I use the tail end of old cans for gluing jigs and household fixes

bow materials are too expensive to be guessing on the glue!
Mike

T Folts

Here is a answer for you. I googled it.
Epoxy gets its strength when a matrix is formed, which happens because "amine" (NH3) groups on each hardener molecule form strong bonds with "epoxy" groups on each resin molecule.  (This part I am sure of; all the rest is a guess.)
When hardener ages, some of the NH3 bonds are broken by water and CO2 in the air. NH4 (ammonia gas) is released (thus the smell), and amine blush molecules are formed.
Now there are fewer NH3 groups to bond with the epoxy groups.  Thus, the curing reaction time increases.
US ARMY 1984-1988

snapper1d

I shut down my business about 6 years ago and from time to time still build a new bow and still using the same smoothon.It has the ammonia smell like that but still works fine.

soy

Thanks guys....and Roy, I cannot confirm or deny your question    :dunno:

LittleBen

I get that smell everytime I open my smooth-on from the day I bought it practically ... and I went through the whole pint kit in about 6 weeks.
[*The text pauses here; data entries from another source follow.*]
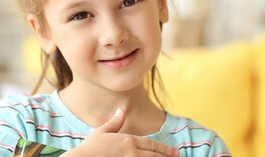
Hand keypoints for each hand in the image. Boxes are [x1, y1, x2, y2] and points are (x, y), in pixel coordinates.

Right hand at [62, 109, 179, 156]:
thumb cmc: (90, 147)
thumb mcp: (101, 132)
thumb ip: (114, 123)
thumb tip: (121, 111)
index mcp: (127, 140)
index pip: (151, 144)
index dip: (164, 148)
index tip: (174, 151)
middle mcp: (132, 152)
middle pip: (154, 155)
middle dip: (167, 156)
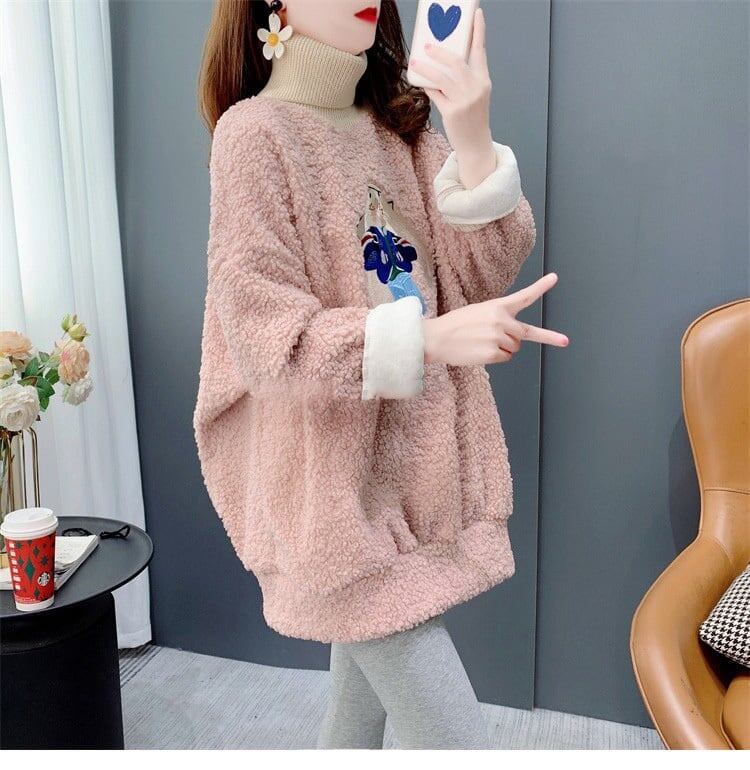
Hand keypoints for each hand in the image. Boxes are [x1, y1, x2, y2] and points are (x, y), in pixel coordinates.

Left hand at [408, 7, 495, 188]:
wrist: (476, 145)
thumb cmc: (473, 119)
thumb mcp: (475, 96)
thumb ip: (464, 79)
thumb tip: (442, 64)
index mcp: (484, 81)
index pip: (481, 51)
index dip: (478, 31)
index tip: (476, 14)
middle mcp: (476, 88)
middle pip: (456, 62)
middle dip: (440, 51)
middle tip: (428, 45)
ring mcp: (464, 101)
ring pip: (442, 77)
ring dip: (426, 68)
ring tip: (415, 62)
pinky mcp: (452, 112)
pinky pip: (435, 94)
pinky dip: (427, 87)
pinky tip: (420, 82)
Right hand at [423, 273, 568, 365]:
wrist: (435, 339)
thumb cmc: (454, 326)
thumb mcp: (478, 312)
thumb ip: (499, 319)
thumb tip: (514, 338)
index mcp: (497, 306)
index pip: (524, 296)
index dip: (541, 287)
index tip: (554, 278)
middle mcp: (501, 320)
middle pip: (522, 335)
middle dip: (512, 338)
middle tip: (508, 338)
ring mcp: (498, 337)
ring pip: (514, 348)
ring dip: (502, 349)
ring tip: (480, 343)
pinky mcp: (493, 353)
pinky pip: (505, 358)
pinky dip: (495, 358)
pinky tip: (478, 351)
I think it's fine. It's relatively non-critical ratio since it can be mixed from 1:1 to 1:2 hardener to resin. As mentioned, might cure slower, but if you're baking it it's probably irrelevant because a ridiculous amount of curing happens in those 4-8hours.

mwosborn

Have used smooth on after sitting for well over a year and it has worked fine.

I don't know the chemistry behind the bonding in smooth on - but I do know that amine groups are  NH2 that are usually bonded to a carbon in an organic molecule.  Ammonia gas is NH3.
Enjoy the hunt!  - Mitch

7 Lakes

When the brown part starts hardening/drying out on it's own, don't use it.  If it mixes different than you are used to... throw it away.